Lily Oakes‘ EP debut concert got off to a rocky start. While the Garage’s website stated that doors will open at 7.30pm, at 8 o’clock people were still queuing outside the venue and they didn’t look happy. By 8.10 a security guard started apologising to the frozen crowd, saying that the band had arrived late and were just finishing up sound check. Sometimes that’s the price you have to pay for good music (artists being free spirits, non-conformative and all), but after waiting for almost an hour in the frosty London weather, it’s hard not to think that it had better be worth it. It wasn’t.
Lily Oakes‘ biography paints a somewhat interesting picture. The native West Londoner started writing poetry at the young age of 13. Later on she taught herself how to mix 12” records of old school garage and d’n’b along with her parents’ collection of classic vinyls. Oakes describes herself as having a passion for choirs and orchestrated music, film and cartoon scores and claims this is reflected in her music. And her Facebook page defines her genre as Minimal Trip hop- Classical. All of those create a mysterious air around her and her performance. This, however, did not last long.

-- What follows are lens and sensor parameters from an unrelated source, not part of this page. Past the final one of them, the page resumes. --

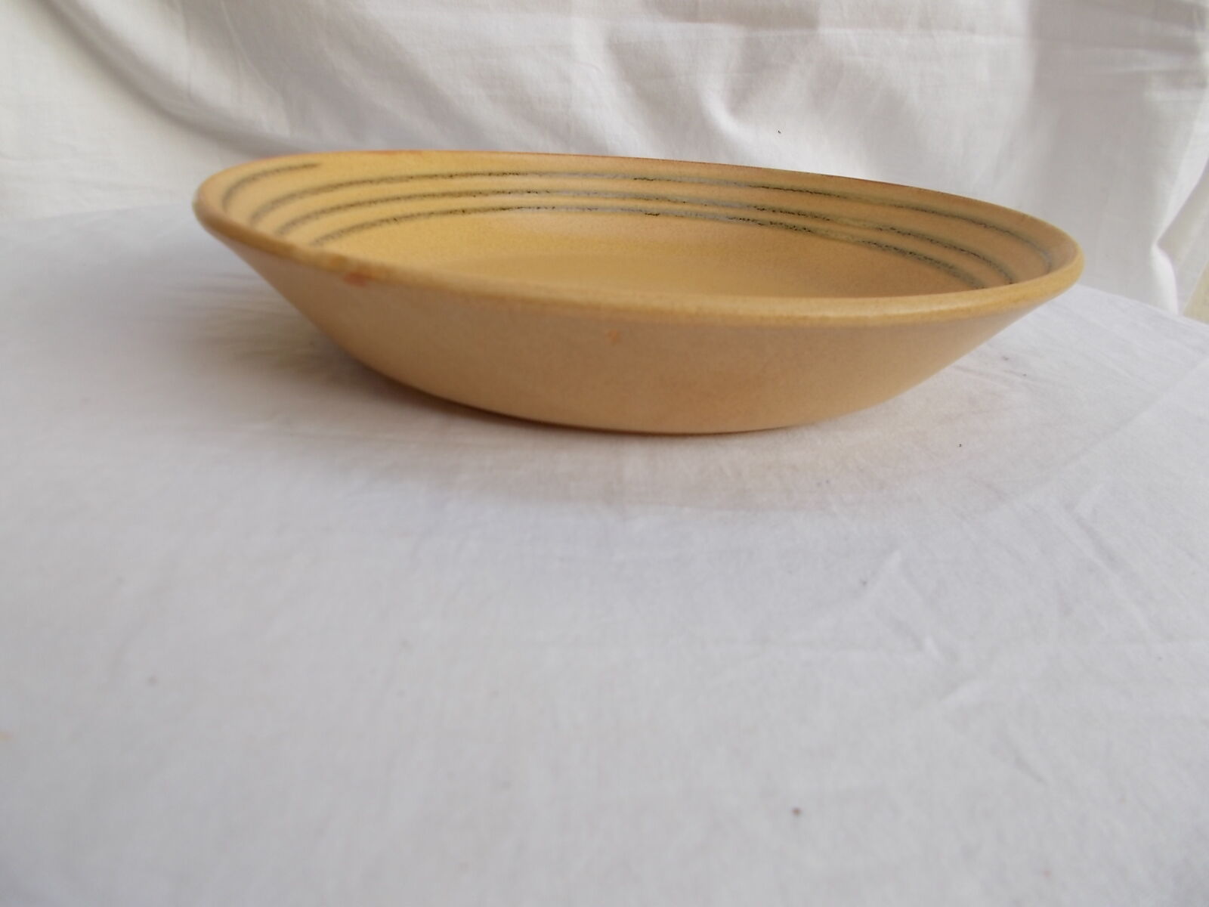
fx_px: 908
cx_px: 604
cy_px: 454
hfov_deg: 67.3
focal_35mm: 26
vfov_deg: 53.1
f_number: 3.2
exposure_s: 1/100
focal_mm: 4.6
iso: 80
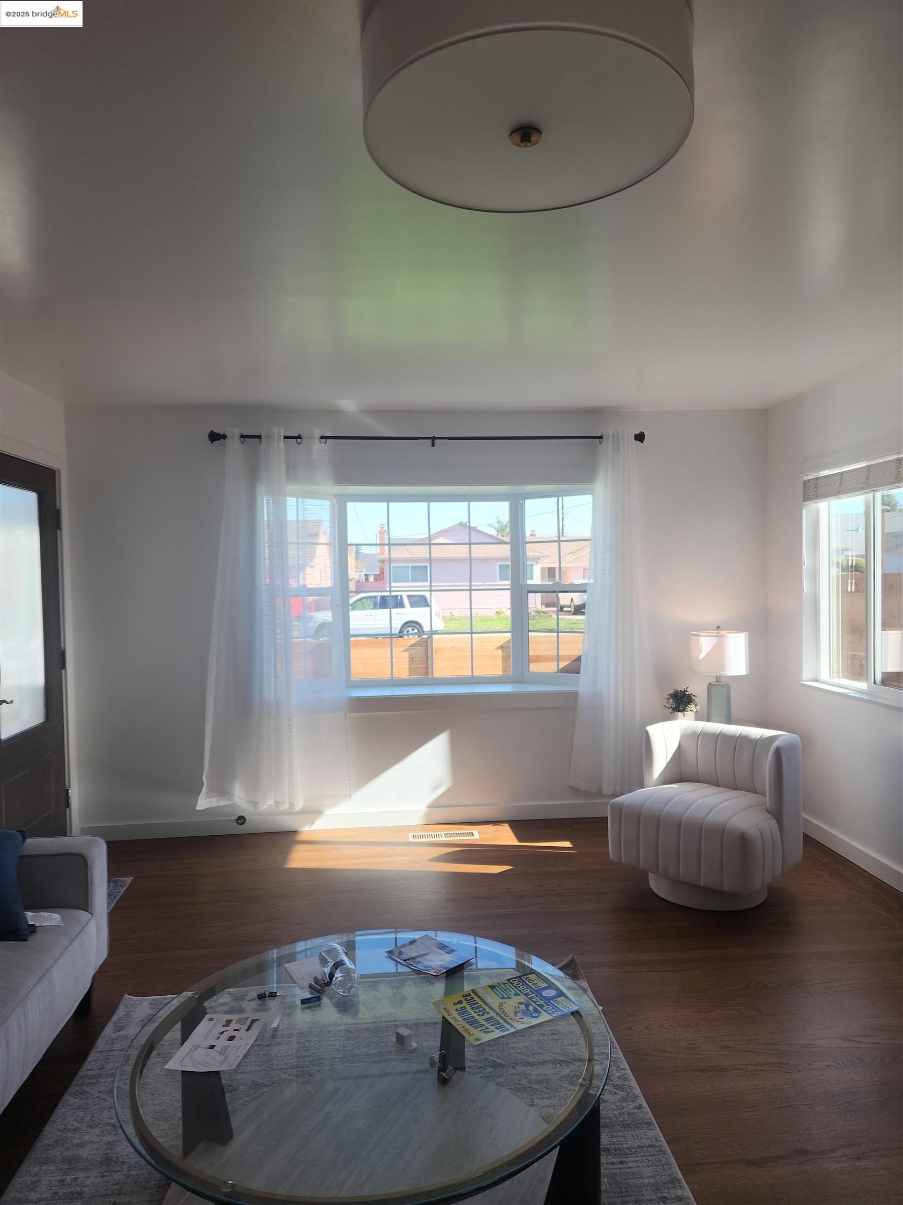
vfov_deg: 73.9
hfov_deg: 58.9
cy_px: 602
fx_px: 800
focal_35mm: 23
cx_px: 452
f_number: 1.8
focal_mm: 5.4
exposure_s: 1/168
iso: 20
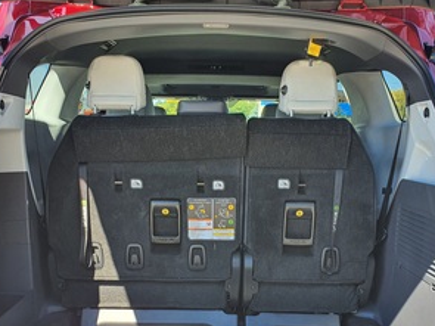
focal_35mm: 37
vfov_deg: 38.0
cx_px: 217
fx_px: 465
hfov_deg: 50.2
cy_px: 229
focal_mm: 4.3
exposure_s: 1/270
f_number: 2.4
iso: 50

At 9pm, after a decent opener by appropriately named ‘Early in the Night‘, the tall and gangly Oakes made her way through the room and on to the stage. She’d been hanging out in the audience, talking to people and even adjusting her wardrobe right there (a friend provided a dress shirt), before it was her turn. Nothing mysterious about that. And just as nonchalantly, she joined her bass player and drummer, introduced herself and started the set. The music kicked off with some electric beats and an orchestrated playback – and the mystery of the classic meets Trip hop was dispersed as well.
Oakes stuck to her aloof persona, hardly making eye contact (or any contact) with the audience. It’s not unusual, to see a singer getting sucked into their own private world, but to make it work during a live show, that singer needs to be extraordinary. And Oakes was not. In fact, she was just about ordinary in every way. Her voice was just present – it’s not bad, she could definitely carry a tune, but she couldn’t elevate it. Her lyrics are also just there and don’t serve much of a purpose (like the repeating “sometimes I feel good. Sometimes I feel God”). And the music had some good beats, and sometimes nice violin or piano hooks, but nothing that actually stood out. The only thing that did stand out were shorts she’d decided to pair with very high heels and a blazer. For fashion, at least, she gets an A.
Oakes‘ brief six-song set ended with a different sounding tune. She explained it was the first songs she wrote with her band, and that’s why it sounded rockier than the others. Oddly enough, during that unrepresentative song, Oakes finally connected with the crowd and even made them sway a little; they were completely still up until then.
There is nothing wrong with Lily Oakes‘ music or performance, but that’s just not enough to make it right. It feels like the soft beats and mastered violins would be better suited for a night spent in bed, rather than a a live setting. Because it would be just as unmemorable in the morning, as her gig was.